Is OT easier to get into than PT school?
Marginally. OT programs have ~30–40% acceptance rates at strong schools; DPT programs run 15–25%. Both are competitive. PT school requires more pre-physics and biomechanics; OT school requires more psychology and human development. Most schools admit on a similar GPA and prerequisite-grades basis.
Can I switch from OT to PT or vice versa later?
Not easily. The credentials don't reciprocate; switching requires starting most of the other discipline's school over. The closest cross-discipline path is dual licensure, which is rare and very expensive.
Which has better long-term career flexibility?
OT, modestly. The setting variety (pediatric, geriatric, mental health, hand specialty, school district, hospital) gives more pivoting options as your interests change. PT has strong specialization paths but more concentrated employment in outpatient orthopedic.
What's the highest-paying setting for each?

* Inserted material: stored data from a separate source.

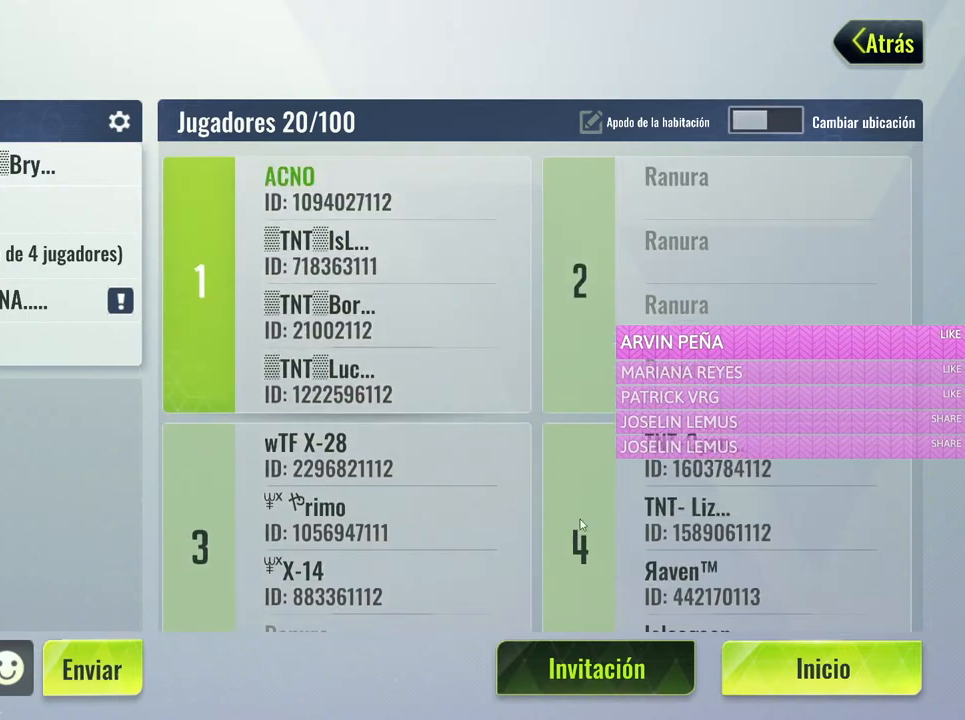
{"keys": [], "mouse": [], "events": []}
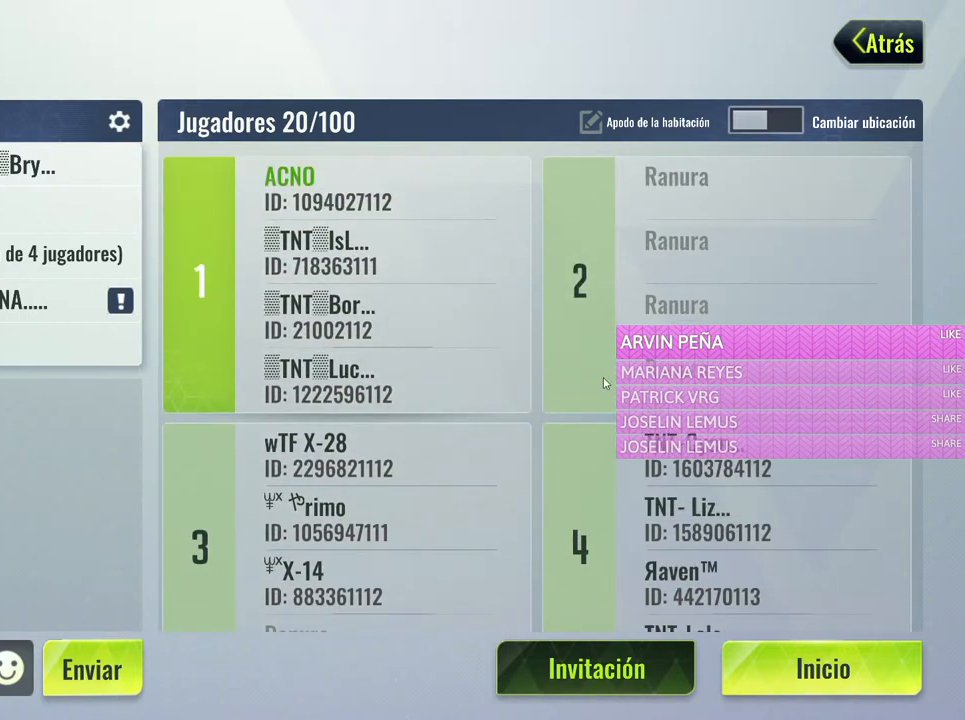
{"keys": [], "mouse": ["left"], "events": [[167, "mouse_left", "down"]]}
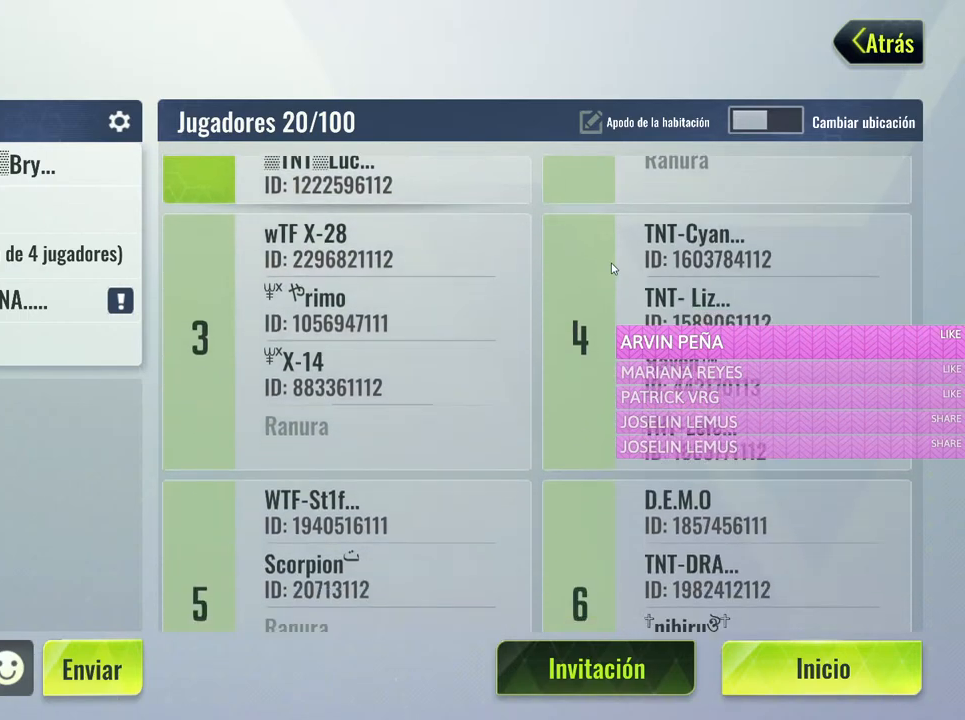
{"keys": [], "mouse": ["left"], "events": [[83, "mouse_left", "up"], [467, "mouse_left", "down"]]}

PT: home health and travel both pay $115K+; hospital acute rehab pays the highest base. OT: hand therapy specialty, pediatric outpatient with school contracts, and Las Vegas hospital systems all pay $105–115K+. SNF settings pay both well but burn out practitioners faster than other settings.
Is the DPT really worth a year more of school than the master's-level OT path?
On pure financial grounds, no — the salary differential doesn't justify the additional year and $40K+ in cost. The DPT is required for PT now, so the question is whether you want PT specifically. If you're choosing between rehabilitation disciplines on financial grounds, OT wins. If you specifically want movement-focused work, PT is worth the path.
Will telehealth change either field?
Both fields are partly augmented by telehealth (home-exercise check-ins, parent coaching for pediatric OT). Neither field is meaningfully threatened — most of the work requires hands-on assessment. The 10-year forecast: hybrid in-clinic plus tele-follow-up models for both, slightly raising productivity but not displacing core practice.